• WORK REQUIRED
Please edit the records from the beginning through the line containing "Kombi Tesisat Temizliği", changing "Rispondi" to "Risposta" and leaving everything else as it is.

[Extracted page text data]
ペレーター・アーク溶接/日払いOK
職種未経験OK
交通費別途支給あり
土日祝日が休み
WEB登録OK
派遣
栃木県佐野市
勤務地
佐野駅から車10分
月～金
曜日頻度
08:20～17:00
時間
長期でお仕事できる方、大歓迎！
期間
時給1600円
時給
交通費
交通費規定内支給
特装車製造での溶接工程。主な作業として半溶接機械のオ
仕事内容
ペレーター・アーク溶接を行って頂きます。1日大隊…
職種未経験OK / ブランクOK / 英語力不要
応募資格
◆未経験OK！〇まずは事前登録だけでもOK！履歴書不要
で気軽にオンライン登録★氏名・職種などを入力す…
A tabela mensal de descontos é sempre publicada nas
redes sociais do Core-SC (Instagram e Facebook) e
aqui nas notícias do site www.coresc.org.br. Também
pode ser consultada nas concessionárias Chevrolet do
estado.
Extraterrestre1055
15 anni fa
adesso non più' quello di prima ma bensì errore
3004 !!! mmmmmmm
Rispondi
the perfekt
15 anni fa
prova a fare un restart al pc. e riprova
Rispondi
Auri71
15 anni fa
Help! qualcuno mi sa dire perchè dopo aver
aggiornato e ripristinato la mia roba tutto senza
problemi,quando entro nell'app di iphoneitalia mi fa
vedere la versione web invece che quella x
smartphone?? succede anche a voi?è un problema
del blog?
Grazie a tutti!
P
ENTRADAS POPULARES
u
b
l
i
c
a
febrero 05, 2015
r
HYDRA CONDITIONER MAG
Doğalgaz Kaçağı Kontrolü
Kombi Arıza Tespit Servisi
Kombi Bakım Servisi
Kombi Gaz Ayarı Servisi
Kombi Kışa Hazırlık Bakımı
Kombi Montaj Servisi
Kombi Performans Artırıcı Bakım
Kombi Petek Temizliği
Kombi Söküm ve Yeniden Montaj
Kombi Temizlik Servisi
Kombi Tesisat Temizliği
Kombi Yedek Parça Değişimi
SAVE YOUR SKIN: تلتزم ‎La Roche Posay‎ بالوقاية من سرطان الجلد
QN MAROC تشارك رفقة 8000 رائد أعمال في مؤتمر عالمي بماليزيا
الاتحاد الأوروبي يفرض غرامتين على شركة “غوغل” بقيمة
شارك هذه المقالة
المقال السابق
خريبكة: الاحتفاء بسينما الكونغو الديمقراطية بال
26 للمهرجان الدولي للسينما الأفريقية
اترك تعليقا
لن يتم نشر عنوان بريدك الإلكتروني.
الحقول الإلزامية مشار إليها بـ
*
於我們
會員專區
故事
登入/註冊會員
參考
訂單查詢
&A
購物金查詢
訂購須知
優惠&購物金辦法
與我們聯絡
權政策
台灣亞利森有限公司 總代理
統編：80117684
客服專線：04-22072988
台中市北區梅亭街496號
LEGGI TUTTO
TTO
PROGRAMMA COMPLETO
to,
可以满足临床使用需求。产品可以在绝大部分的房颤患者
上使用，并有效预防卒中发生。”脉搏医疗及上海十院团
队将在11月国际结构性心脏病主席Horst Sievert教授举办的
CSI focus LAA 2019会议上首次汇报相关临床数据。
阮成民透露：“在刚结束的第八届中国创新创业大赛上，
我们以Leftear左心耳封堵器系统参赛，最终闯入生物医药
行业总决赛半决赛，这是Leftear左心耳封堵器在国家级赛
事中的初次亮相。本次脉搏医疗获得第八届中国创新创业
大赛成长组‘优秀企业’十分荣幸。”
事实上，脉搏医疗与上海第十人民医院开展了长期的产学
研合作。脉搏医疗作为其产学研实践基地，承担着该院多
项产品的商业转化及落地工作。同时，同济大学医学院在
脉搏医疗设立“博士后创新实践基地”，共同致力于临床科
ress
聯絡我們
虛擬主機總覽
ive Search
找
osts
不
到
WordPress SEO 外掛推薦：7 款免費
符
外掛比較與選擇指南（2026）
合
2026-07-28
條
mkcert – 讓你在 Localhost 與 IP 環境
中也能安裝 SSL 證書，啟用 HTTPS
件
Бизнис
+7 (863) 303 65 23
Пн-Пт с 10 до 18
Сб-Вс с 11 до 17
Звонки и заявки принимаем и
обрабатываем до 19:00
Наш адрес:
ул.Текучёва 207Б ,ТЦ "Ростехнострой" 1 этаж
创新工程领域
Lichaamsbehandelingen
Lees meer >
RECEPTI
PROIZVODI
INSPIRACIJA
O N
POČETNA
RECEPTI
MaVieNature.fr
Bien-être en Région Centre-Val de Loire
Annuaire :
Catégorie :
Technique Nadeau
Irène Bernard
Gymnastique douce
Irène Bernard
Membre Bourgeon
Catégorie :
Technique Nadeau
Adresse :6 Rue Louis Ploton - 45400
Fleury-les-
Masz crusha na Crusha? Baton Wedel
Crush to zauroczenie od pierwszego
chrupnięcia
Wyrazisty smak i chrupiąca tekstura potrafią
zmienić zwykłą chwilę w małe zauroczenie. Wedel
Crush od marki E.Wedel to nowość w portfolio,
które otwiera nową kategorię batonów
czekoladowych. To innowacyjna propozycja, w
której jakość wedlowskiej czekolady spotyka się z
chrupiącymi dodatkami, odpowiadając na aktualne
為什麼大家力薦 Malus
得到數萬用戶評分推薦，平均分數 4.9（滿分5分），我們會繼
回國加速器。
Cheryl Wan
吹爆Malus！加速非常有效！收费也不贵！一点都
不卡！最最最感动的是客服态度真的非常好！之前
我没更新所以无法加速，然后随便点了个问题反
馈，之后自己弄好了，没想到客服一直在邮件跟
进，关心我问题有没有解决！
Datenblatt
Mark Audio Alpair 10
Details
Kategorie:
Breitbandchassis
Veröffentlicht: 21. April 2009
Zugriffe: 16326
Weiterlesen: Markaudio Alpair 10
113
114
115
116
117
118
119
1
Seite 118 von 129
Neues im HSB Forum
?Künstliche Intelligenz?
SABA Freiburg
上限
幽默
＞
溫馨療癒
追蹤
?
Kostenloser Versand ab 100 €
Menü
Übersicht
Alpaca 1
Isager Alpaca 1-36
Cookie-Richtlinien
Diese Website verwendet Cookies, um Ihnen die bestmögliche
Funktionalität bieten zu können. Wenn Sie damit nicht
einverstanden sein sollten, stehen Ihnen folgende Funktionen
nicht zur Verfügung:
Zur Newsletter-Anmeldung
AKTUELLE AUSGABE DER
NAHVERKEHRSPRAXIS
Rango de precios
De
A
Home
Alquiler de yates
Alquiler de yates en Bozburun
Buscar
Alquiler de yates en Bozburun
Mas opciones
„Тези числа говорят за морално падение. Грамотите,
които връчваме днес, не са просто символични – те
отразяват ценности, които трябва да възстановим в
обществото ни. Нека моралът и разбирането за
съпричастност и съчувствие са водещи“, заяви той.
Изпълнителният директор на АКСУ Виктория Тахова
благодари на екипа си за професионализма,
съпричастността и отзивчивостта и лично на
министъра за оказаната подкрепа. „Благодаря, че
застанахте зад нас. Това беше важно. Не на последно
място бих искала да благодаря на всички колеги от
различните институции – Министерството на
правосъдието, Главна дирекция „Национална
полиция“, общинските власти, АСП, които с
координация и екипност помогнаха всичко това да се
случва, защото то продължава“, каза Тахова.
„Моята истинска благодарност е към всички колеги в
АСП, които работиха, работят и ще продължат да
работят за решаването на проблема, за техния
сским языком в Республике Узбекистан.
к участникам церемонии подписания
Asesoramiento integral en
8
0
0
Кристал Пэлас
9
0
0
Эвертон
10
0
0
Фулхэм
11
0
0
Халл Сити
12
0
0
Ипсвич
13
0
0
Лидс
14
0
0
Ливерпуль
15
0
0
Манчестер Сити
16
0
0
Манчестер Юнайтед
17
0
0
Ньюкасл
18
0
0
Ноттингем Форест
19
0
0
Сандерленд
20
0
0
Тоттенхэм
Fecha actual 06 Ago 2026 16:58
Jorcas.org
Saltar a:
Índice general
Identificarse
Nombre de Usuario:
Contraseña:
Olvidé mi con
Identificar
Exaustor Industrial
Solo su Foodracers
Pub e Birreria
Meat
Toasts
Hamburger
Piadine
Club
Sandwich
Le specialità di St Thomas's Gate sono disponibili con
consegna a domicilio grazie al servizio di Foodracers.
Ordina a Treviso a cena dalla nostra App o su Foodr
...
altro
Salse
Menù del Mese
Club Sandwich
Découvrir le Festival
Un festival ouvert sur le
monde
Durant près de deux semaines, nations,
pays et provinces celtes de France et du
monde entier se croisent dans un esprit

• EXERCISE OUTPUT
ペレーター・アーク溶接/日払いOK
職種未経験OK
交通費別途支給あり
土日祝日が休み
WEB登録OK
派遣
栃木県佐野市
勤務地
佐野駅から車10分
月～金
曜日頻度
08:20～17:00
時間
長期でお仕事できる方、大歓迎！
期間
時給1600円
時給
交通費
交通費規定内支給
特装車製造での溶接工程。主な作業として半溶接機械のオ
仕事内容
ペレーター・アーク溶接を行って頂きます。1日大隊…
職種未経験OK / ブランクOK / 英語力不要
応募資格
◆未経験OK！〇まずは事前登録だけでもOK！履歴書不要
で気軽にオンライン登録★氏名・職種などを入力す…
A tabela mensal de descontos é sempre publicada nas
redes sociais do Core-SC (Instagram e Facebook) e
aqui nas notícias do site www.coresc.org.br. Também
pode ser consultada nas concessionárias Chevrolet do
estado.
Extraterrestre1055
15 anni fa
adesso non più' quello di prima ma bensì errore
3004 !!! mmmmmmm
Risposta
the perfekt
15 anni fa
prova a fare un restart al pc. e riprova
Risposta
Auri71
15 anni fa
Help! qualcuno mi sa dire perchè dopo aver
aggiornato e ripristinato la mia roba tutto senza
problemi,quando entro nell'app di iphoneitalia mi fa
vedere la versione web invece che quella x
smartphone?? succede anche a voi?è un problema
del blog?
Grazie a tutti!
P
ENTRADAS POPULARES
u
b
l
i
c
a
febrero 05, 2015
r
HYDRA CONDITIONER MAG
Doğalgaz Kaçağı Kontrolü
Kombi Arıza Tespit Servisi
Kombi Bakım Servisi
Kombi Gaz Ayarı Servisi
Kombi Kışa Hazırlık Bakımı
Kombi Montaj Servisi
Kombi Performans Artırıcı Bakım
Kombi Petek Temizliği
Kombi Söküm ve Yeniden Montaj
Kombi Temizlik Servisi
Kombi Tesisat Temizliği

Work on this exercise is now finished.